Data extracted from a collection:
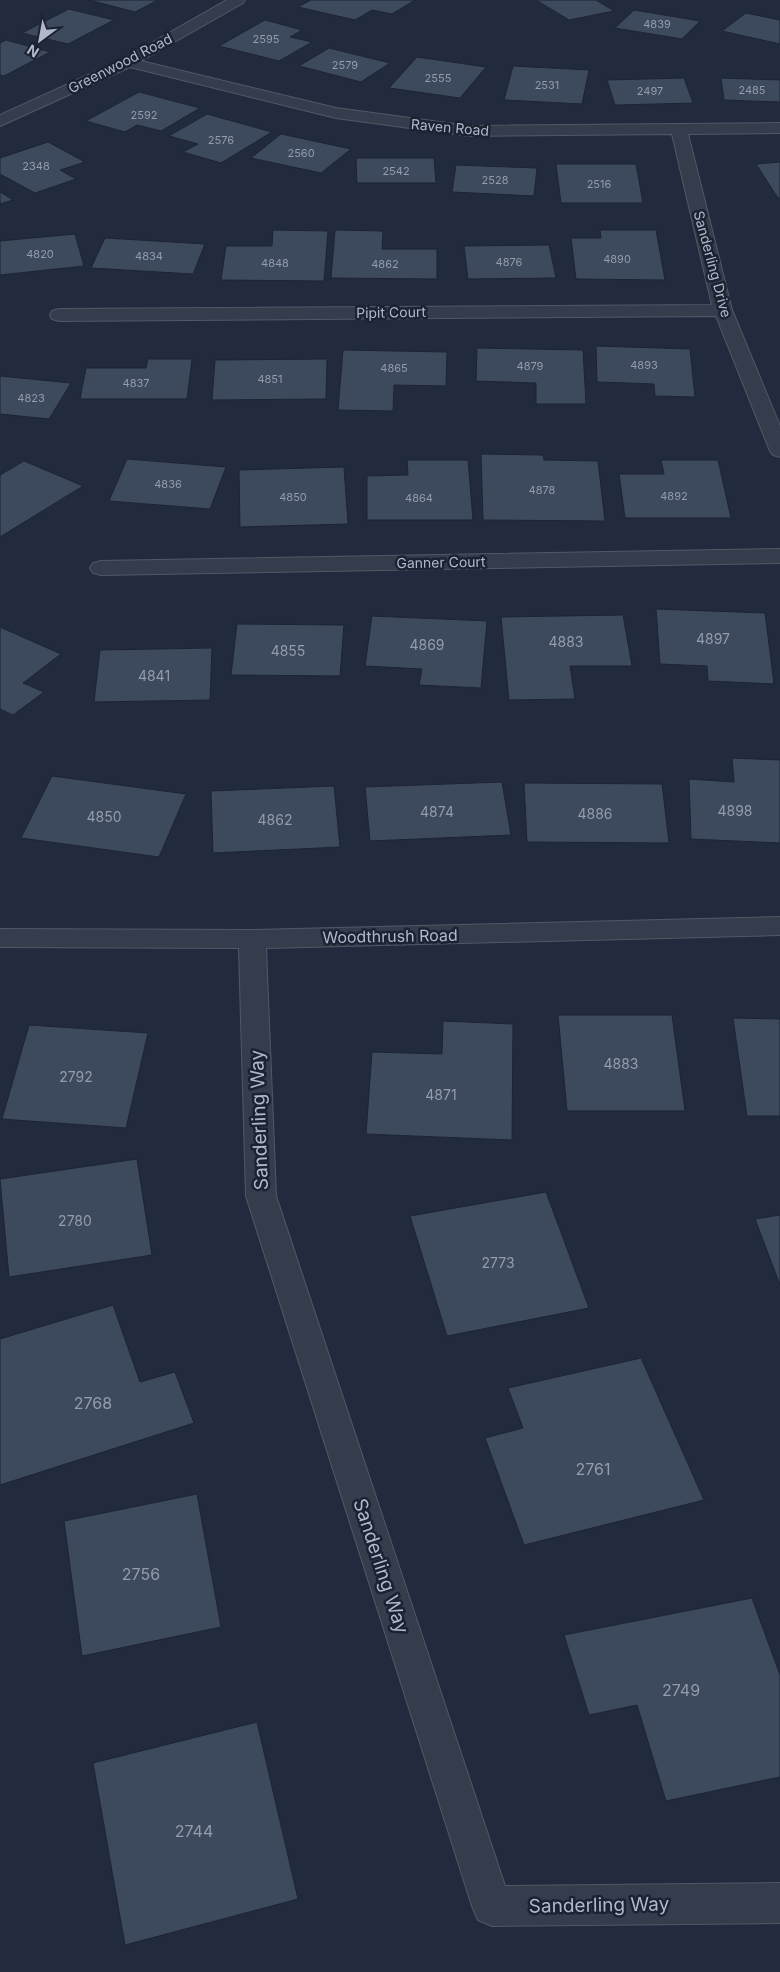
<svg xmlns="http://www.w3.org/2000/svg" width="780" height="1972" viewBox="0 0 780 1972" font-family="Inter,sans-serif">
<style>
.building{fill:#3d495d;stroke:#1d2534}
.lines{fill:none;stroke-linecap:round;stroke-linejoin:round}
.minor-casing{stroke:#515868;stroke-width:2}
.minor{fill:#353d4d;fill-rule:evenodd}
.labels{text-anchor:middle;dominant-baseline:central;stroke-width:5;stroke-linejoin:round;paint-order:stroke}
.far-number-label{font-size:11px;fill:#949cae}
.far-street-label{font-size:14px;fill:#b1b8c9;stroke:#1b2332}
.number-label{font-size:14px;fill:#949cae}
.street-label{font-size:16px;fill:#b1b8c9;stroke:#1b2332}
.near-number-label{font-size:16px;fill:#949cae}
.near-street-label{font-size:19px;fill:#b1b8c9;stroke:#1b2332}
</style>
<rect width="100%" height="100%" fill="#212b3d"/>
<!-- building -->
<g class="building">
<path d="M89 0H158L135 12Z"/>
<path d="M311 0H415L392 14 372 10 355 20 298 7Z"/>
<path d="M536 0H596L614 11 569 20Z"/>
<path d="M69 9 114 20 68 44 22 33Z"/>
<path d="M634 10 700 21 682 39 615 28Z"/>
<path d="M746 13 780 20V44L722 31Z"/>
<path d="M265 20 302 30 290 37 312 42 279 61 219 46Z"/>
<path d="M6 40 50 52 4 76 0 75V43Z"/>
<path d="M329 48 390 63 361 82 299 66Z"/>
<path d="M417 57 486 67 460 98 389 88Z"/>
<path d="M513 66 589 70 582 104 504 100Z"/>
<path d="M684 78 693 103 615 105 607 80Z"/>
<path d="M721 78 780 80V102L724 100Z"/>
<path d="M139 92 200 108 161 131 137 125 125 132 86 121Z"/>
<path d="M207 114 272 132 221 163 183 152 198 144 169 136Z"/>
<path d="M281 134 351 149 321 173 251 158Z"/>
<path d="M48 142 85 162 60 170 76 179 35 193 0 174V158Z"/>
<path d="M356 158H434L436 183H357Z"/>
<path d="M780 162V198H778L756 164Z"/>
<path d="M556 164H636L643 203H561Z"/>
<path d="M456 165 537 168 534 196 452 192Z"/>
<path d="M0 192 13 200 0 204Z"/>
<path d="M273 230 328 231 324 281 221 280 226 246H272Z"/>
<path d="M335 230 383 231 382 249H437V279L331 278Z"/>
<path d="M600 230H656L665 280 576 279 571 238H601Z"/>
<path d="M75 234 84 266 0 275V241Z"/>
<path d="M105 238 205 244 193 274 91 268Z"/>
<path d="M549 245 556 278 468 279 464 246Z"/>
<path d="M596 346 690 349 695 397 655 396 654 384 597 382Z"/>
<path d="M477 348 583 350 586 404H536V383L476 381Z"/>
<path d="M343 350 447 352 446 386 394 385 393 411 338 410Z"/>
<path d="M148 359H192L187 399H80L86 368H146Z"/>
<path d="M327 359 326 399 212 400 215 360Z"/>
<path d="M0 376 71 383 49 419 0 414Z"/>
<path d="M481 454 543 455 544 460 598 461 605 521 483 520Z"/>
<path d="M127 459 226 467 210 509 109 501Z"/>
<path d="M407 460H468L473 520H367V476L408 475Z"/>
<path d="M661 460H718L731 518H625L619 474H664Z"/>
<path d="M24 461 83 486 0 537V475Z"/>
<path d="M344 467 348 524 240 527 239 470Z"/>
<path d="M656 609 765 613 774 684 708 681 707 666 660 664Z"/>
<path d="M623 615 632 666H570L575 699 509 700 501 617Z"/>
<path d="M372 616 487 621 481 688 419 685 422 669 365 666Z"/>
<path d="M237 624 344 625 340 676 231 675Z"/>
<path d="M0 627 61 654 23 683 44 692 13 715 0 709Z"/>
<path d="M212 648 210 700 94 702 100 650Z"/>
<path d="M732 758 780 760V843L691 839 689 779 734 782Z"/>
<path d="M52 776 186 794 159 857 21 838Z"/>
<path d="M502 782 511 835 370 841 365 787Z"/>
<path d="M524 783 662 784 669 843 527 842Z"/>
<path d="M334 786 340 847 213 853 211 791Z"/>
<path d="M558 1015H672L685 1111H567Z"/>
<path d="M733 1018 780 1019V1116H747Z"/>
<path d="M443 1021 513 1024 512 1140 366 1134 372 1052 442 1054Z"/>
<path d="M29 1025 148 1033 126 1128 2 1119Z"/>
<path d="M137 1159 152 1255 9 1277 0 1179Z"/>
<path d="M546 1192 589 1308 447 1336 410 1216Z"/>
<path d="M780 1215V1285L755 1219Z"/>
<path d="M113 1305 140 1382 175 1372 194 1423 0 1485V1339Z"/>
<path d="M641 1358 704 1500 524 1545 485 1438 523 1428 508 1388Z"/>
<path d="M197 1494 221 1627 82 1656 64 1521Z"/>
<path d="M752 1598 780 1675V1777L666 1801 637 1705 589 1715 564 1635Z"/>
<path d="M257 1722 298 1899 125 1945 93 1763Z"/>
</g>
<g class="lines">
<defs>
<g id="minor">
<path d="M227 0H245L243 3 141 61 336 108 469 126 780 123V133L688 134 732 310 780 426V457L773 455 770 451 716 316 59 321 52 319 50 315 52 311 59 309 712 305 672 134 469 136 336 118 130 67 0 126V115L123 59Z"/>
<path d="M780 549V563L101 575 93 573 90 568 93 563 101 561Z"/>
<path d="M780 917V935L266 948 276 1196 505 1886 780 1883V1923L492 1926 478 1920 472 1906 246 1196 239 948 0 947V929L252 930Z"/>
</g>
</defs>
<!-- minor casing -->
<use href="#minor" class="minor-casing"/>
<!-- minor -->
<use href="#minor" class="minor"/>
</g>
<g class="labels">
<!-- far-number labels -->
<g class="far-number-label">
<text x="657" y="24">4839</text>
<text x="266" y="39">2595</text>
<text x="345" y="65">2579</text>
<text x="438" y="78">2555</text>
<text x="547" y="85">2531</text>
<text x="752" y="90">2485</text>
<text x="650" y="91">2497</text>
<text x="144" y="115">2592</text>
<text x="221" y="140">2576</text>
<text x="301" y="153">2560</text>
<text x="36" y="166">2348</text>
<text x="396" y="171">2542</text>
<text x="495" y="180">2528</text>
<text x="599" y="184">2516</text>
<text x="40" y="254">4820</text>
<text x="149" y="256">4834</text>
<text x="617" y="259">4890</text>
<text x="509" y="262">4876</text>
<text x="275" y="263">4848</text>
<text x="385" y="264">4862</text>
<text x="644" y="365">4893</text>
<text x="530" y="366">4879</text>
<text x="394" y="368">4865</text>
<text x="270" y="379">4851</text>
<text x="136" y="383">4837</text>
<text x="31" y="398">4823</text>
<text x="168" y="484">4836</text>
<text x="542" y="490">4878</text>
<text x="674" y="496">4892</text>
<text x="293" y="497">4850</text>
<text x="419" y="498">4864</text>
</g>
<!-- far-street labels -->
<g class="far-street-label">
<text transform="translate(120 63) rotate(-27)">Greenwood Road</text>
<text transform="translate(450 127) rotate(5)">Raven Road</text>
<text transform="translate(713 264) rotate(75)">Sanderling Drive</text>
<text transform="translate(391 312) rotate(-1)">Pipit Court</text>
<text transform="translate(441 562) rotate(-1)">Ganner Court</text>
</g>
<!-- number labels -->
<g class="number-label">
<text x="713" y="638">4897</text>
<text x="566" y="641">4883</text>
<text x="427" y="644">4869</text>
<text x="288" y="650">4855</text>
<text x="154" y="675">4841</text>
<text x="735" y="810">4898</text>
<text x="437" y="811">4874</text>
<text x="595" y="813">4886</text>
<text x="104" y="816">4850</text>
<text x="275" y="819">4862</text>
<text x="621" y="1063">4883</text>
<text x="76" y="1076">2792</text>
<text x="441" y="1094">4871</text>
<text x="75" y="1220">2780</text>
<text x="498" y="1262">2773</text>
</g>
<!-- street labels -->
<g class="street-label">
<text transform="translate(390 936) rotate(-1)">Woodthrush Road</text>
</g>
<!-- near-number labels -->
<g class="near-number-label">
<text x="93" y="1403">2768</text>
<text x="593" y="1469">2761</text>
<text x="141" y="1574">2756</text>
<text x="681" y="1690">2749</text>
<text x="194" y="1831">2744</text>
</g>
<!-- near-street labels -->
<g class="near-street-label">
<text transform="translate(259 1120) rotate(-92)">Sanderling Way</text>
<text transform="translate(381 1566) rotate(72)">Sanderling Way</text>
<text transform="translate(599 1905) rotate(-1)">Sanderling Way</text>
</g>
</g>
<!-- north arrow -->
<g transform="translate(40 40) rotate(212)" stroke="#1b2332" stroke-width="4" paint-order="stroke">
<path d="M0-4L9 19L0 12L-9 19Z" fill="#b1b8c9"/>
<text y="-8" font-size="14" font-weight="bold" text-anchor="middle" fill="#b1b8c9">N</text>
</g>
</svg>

--

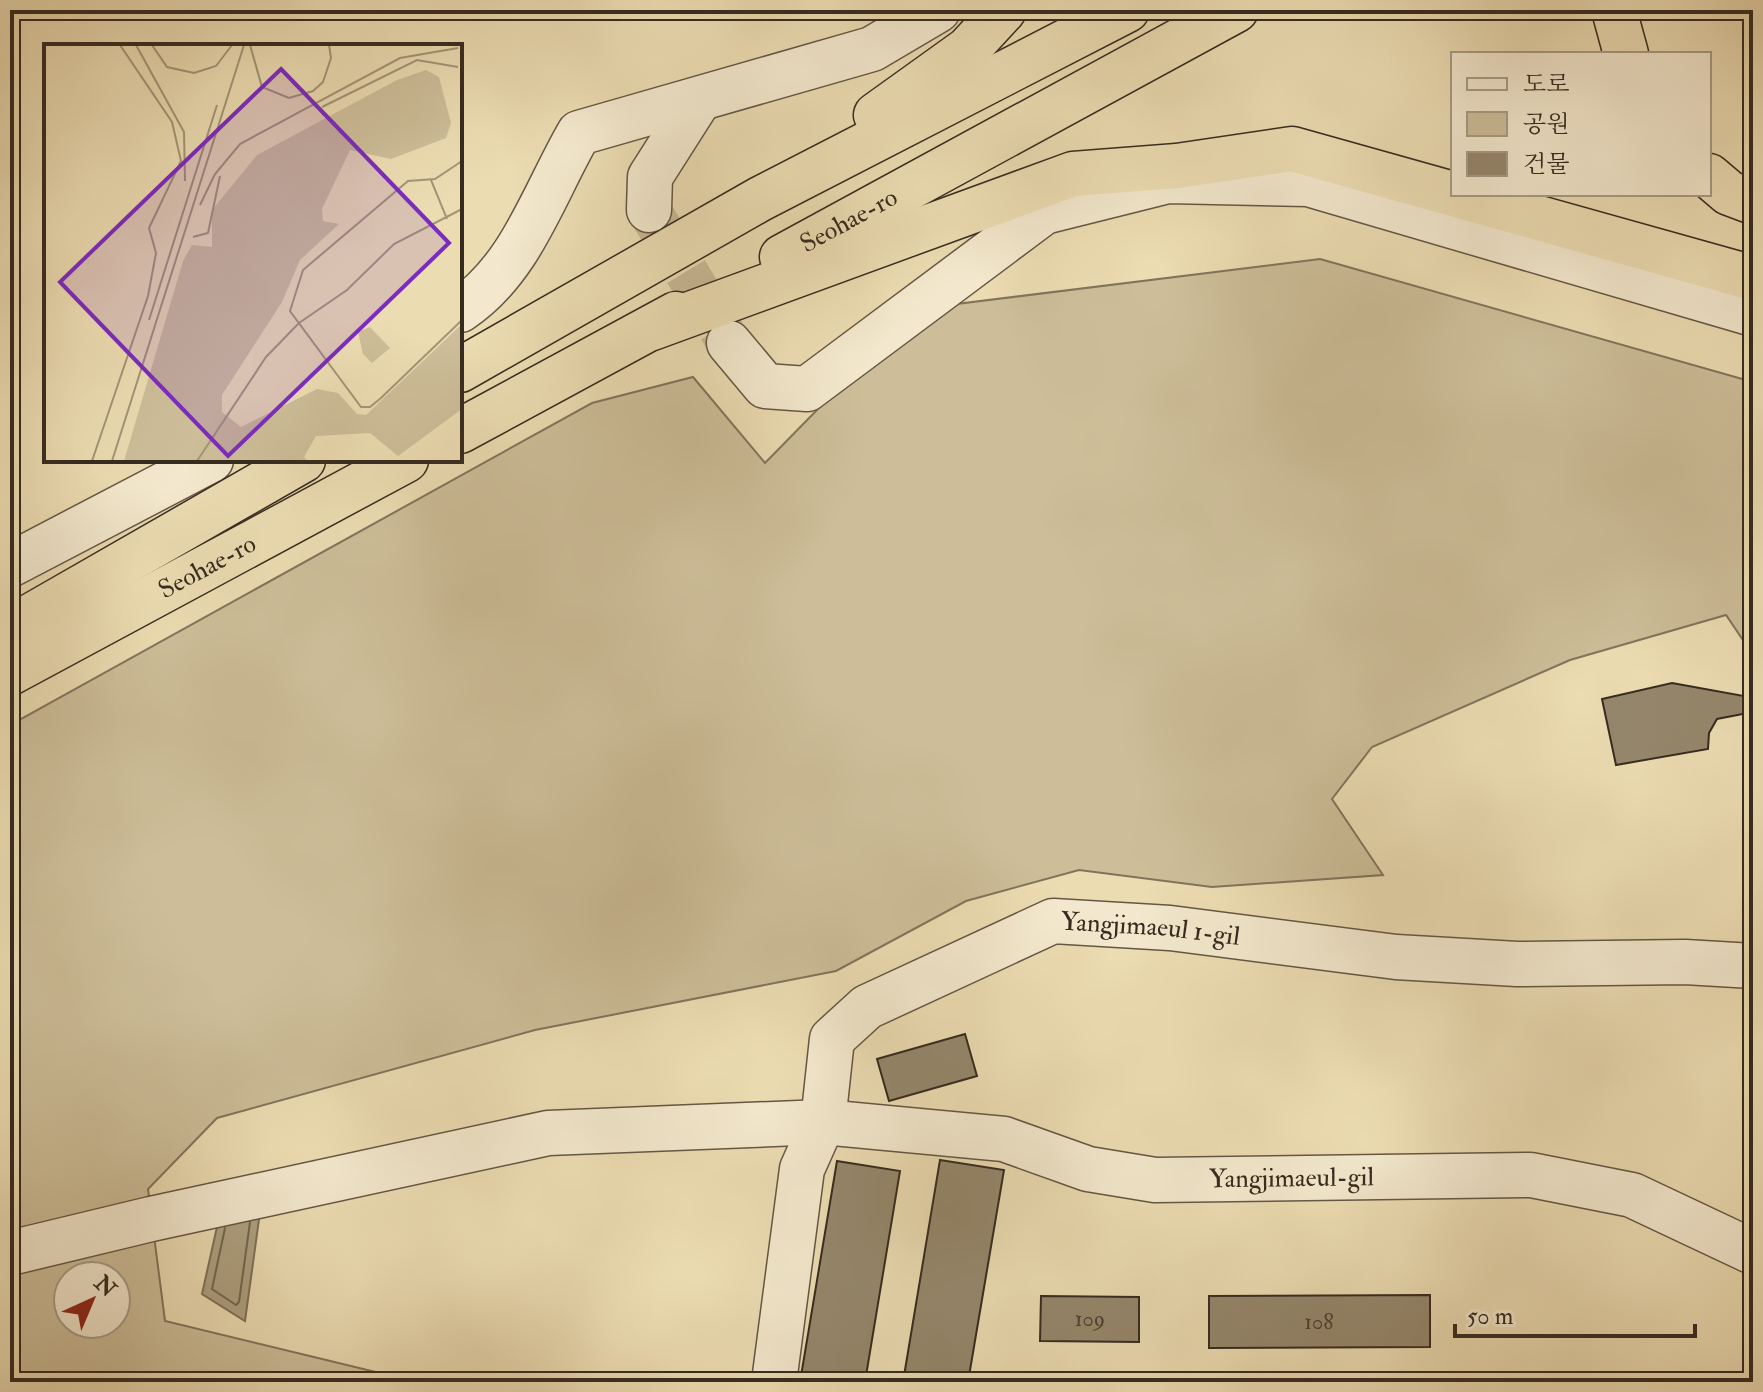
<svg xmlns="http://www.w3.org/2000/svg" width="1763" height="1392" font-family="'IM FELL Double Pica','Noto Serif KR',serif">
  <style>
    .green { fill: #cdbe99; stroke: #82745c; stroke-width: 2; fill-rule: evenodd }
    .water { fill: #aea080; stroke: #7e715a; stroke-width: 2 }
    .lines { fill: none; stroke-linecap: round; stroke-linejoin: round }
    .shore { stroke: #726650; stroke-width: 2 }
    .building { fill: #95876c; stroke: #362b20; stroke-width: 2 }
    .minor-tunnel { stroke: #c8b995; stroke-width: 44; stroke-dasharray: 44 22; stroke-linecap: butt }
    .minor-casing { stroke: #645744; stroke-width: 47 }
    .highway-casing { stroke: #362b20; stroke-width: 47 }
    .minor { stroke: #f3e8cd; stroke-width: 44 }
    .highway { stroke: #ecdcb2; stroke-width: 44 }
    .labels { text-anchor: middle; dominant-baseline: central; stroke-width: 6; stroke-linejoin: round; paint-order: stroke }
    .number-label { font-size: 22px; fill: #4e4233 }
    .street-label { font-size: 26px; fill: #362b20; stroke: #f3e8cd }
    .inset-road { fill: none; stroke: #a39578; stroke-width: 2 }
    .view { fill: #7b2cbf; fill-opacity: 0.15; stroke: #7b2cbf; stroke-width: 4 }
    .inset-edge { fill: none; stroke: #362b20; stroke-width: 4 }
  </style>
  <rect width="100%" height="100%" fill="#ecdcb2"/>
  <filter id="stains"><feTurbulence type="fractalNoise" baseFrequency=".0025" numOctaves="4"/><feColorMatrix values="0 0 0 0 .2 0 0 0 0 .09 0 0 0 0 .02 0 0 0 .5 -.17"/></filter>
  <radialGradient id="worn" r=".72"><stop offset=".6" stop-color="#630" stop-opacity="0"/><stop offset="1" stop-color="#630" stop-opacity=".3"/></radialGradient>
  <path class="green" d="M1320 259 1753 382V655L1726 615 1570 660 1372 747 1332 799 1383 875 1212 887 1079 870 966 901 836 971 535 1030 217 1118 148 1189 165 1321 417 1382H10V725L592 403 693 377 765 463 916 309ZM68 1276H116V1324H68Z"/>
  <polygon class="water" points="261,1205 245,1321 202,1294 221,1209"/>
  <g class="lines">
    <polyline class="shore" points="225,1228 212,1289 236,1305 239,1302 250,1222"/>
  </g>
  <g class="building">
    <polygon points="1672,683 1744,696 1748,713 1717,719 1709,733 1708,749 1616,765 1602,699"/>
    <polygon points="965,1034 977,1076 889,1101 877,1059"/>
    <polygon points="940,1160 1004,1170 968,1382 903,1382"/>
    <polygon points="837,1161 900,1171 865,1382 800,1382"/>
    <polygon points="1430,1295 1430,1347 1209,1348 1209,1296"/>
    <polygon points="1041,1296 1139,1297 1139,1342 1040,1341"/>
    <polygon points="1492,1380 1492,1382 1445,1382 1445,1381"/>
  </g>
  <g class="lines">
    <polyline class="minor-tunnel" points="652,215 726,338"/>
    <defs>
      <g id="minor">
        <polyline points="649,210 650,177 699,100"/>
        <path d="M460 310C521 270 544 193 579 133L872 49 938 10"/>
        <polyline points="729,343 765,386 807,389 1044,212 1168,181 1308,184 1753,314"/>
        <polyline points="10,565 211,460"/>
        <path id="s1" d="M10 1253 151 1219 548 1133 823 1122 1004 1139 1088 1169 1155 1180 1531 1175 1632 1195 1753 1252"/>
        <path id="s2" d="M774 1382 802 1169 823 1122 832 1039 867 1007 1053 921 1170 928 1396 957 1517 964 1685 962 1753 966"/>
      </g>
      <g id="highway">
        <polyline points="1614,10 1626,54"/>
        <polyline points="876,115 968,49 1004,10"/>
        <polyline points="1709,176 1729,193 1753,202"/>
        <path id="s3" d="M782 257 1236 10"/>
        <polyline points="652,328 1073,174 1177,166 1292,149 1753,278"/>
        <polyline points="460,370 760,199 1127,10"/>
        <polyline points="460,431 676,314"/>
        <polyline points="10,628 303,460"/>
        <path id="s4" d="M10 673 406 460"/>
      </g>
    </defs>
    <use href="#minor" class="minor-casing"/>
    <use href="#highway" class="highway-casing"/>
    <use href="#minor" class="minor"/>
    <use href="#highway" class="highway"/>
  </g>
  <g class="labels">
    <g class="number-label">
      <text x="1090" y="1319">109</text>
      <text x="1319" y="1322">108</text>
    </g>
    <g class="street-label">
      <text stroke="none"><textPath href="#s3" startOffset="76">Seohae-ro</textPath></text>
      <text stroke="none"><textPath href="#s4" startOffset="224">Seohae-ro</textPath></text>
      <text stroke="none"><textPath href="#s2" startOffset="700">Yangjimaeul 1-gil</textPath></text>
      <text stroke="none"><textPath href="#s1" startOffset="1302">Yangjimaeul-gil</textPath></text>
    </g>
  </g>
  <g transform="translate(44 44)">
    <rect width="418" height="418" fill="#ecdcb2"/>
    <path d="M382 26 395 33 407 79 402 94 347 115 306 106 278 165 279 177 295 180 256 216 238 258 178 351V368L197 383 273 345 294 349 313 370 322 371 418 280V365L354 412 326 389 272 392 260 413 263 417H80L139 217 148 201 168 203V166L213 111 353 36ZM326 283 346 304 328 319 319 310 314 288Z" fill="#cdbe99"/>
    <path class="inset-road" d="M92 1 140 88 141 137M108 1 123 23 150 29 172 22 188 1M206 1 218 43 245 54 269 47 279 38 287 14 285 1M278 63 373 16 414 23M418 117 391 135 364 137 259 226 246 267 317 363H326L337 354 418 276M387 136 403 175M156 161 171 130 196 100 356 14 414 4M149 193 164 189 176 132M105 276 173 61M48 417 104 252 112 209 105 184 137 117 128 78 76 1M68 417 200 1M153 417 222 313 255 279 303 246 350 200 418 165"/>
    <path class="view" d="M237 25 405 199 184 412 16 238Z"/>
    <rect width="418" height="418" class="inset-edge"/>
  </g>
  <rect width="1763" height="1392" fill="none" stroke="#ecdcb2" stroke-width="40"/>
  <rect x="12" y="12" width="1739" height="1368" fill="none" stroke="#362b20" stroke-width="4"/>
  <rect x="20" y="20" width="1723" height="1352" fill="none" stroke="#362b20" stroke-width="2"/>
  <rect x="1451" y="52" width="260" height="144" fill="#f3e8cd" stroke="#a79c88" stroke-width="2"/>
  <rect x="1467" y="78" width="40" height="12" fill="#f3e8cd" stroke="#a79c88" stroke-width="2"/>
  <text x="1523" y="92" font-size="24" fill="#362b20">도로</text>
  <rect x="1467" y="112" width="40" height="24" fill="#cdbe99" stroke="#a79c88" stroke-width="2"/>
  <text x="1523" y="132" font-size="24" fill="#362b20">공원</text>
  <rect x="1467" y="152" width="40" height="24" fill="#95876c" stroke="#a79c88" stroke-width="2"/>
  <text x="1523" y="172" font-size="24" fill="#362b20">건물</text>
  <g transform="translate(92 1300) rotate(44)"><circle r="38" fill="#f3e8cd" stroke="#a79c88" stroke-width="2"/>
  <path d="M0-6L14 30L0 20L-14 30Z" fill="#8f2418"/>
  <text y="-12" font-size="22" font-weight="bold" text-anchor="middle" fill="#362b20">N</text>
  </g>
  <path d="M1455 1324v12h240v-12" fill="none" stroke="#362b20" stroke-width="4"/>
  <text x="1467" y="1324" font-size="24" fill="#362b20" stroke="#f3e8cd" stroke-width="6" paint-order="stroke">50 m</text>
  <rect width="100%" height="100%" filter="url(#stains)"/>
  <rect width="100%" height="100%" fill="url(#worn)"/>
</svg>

ACTIVITY: Using the records above, say how many lines contain the word "xmlns". Write the number alone.

RESULT: 2